■ What you need to do: Write out all of the records precisely. Skip anything that is a picture.

Begin Dataset records

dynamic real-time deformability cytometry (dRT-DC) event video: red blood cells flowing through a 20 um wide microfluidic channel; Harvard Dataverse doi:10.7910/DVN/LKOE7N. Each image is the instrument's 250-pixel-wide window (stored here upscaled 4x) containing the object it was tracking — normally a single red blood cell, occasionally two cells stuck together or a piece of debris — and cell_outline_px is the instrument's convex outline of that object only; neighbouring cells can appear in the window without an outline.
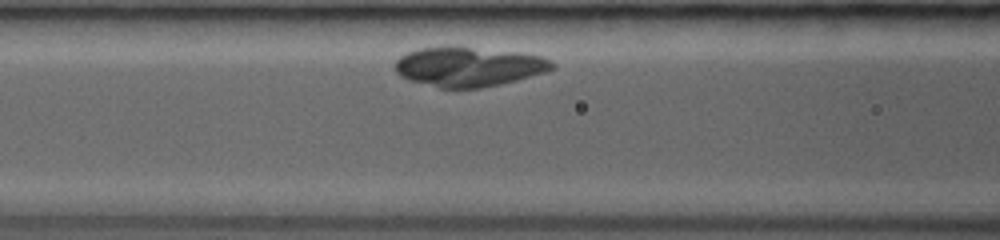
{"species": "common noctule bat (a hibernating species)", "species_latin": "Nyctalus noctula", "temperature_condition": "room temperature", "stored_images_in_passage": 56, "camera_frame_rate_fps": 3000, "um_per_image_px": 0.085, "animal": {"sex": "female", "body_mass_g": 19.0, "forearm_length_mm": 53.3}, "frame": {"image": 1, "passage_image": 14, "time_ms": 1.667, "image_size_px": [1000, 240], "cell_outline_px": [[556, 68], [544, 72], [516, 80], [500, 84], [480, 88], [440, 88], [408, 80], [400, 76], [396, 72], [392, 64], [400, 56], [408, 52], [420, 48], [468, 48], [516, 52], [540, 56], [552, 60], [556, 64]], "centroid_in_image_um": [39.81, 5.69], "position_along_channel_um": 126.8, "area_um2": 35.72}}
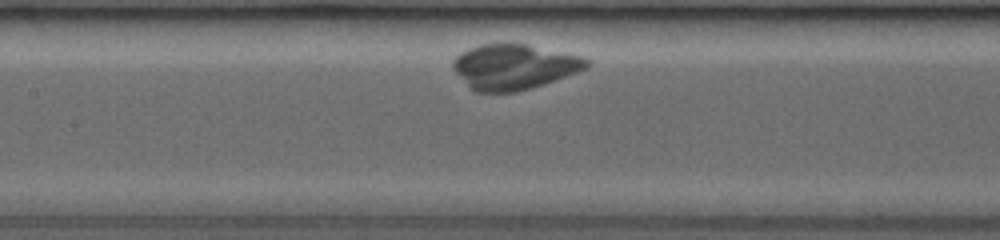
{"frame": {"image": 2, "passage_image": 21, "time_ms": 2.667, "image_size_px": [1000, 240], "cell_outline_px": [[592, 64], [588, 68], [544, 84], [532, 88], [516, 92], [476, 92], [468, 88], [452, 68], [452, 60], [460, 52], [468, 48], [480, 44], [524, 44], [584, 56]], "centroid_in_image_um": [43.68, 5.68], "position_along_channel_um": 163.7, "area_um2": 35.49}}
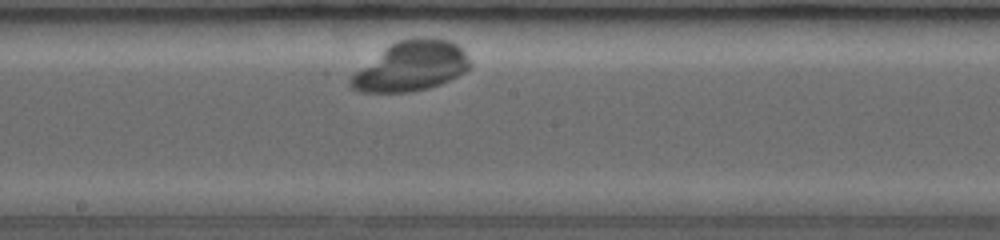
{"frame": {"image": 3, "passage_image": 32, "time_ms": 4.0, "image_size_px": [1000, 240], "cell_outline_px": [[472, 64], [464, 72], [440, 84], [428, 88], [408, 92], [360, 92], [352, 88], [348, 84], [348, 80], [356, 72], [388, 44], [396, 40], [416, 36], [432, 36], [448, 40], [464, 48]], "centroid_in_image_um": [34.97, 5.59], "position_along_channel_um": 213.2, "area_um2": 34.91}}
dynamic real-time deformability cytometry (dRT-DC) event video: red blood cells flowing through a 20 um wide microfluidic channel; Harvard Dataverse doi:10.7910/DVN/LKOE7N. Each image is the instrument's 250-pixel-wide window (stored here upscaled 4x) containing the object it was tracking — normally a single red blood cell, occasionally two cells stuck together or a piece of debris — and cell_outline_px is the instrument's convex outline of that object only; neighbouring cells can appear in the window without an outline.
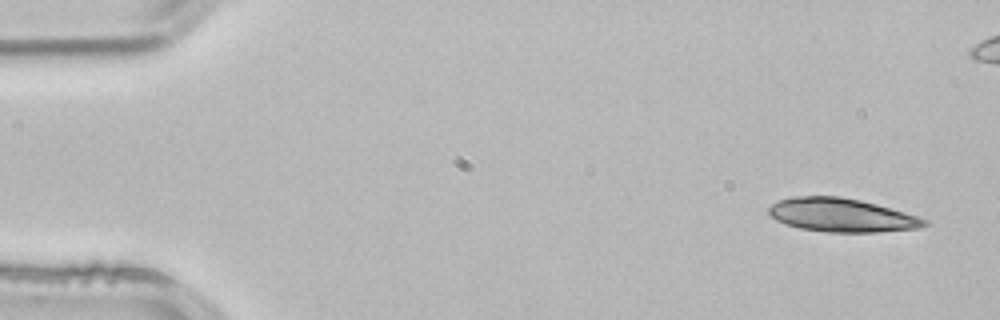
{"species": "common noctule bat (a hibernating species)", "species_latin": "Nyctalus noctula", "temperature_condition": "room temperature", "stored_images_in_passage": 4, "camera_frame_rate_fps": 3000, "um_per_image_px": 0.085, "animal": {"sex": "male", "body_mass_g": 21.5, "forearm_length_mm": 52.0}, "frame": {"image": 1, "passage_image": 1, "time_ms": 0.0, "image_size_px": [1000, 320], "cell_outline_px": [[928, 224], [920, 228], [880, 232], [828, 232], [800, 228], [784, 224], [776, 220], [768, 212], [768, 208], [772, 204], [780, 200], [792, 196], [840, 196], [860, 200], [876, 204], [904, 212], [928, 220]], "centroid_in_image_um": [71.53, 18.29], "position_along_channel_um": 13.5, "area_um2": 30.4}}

End Dataset records

■ Correct output:
dynamic real-time deformability cytometry (dRT-DC) event video: red blood cells flowing through a 20 um wide microfluidic channel; Harvard Dataverse doi:10.7910/DVN/LKOE7N. Each image is the instrument's 250-pixel-wide window (stored here upscaled 4x) containing the object it was tracking — normally a single red blood cell, occasionally two cells stuck together or a piece of debris — and cell_outline_px is the instrument's convex outline of that object only; neighbouring cells can appear in the window without an outline.
{"species": "common noctule bat (a hibernating species)", "species_latin": "Nyctalus noctula", "temperature_condition": "room temperature", "stored_images_in_passage": 56, "camera_frame_rate_fps": 3000, "um_per_image_px": 0.085, "animal": {"sex": "female", "body_mass_g": 19.0, "forearm_length_mm": 53.3}, "frame": {"image": 1, "passage_image": 14, "time_ms": 1.667, "image_size_px": [1000, 240], "cell_outline_px": [[556, 68], [544, 72], [516, 80], [500, 84], [480, 88], [440, 88], [408, 80], [400, 76], [396, 72], [392, 64], [400, 56], [408, 52], [420, 48], [468, 48], [516, 52], [540, 56], [552, 60], [556, 64]], "centroid_in_image_um": [39.81, 5.69], "position_along_channel_um": 126.8, "area_um2": 35.72}}
{"frame": {"image": 2, "passage_image": 21, "time_ms": 2.667, "image_size_px": [1000, 240], "cell_outline_px": [[592, 64], [588, 68], [544, 84], [532, 88], [516, 92], [476, 92], [468, 88], [452, 68], [452, 60], [460, 52], [468, 48], [480, 44], [524, 44], [584, 56]], "centroid_in_image_um": [43.68, 5.68], "position_along_channel_um": 163.7, "area_um2": 35.49}}
{"frame": {"image": 3, "passage_image": 32, "time_ms": 4.0, "image_size_px": [1000, 240], "cell_outline_px": [[472, 64], [464, 72], [440, 84], [428, 88], [408, 92], [360, 92], [352, 88], [348, 84], [348, 80], [356, 72], [388, 44], [396, 40], [416, 36], [432, 36], [448, 40], [464, 48]], "centroid_in_image_um": [34.97, 5.59], "position_along_channel_um": 213.2, "area_um2": 34.91}}
dynamic real-time deformability cytometry (dRT-DC) event video: red blood cells flowing through a 20 um wide microfluidic channel; Harvard Dataverse doi:10.7910/DVN/LKOE7N. Each image is the instrument's 250-pixel-wide window (stored here upscaled 4x) containing the object it was tracking — normally a single red blood cell, occasionally two cells stuck together or a piece of debris — and cell_outline_px is the instrument's convex outline of that object only; neighbouring cells can appear in the window without an outline.
{"species": "common noctule bat (a hibernating species)", "species_latin": "Nyctalus noctula", "temperature_condition": "room temperature", "stored_images_in_passage": 4, "camera_frame_rate_fps": 3000, "um_per_image_px": 0.085, "animal": {"sex": "male", "body_mass_g": 21.5, "forearm_length_mm": 52.0}, "frame": {"image": 1, "passage_image": 1, "time_ms": 0.0, "image_size_px": [1000, 320], "cell_outline_px": [[928, 224], [920, 228], [880, 232], [828, 232], [800, 228], [784, 224], [776, 220], [768, 212], [768, 208], [772, 204], [780, 200], [792, 196], [840, 196], [860, 200], [876, 204], [904, 212], [928, 220]], "centroid_in_image_um": [71.53, 18.29], "position_along_channel_um": 13.5, "area_um2": 30.4}}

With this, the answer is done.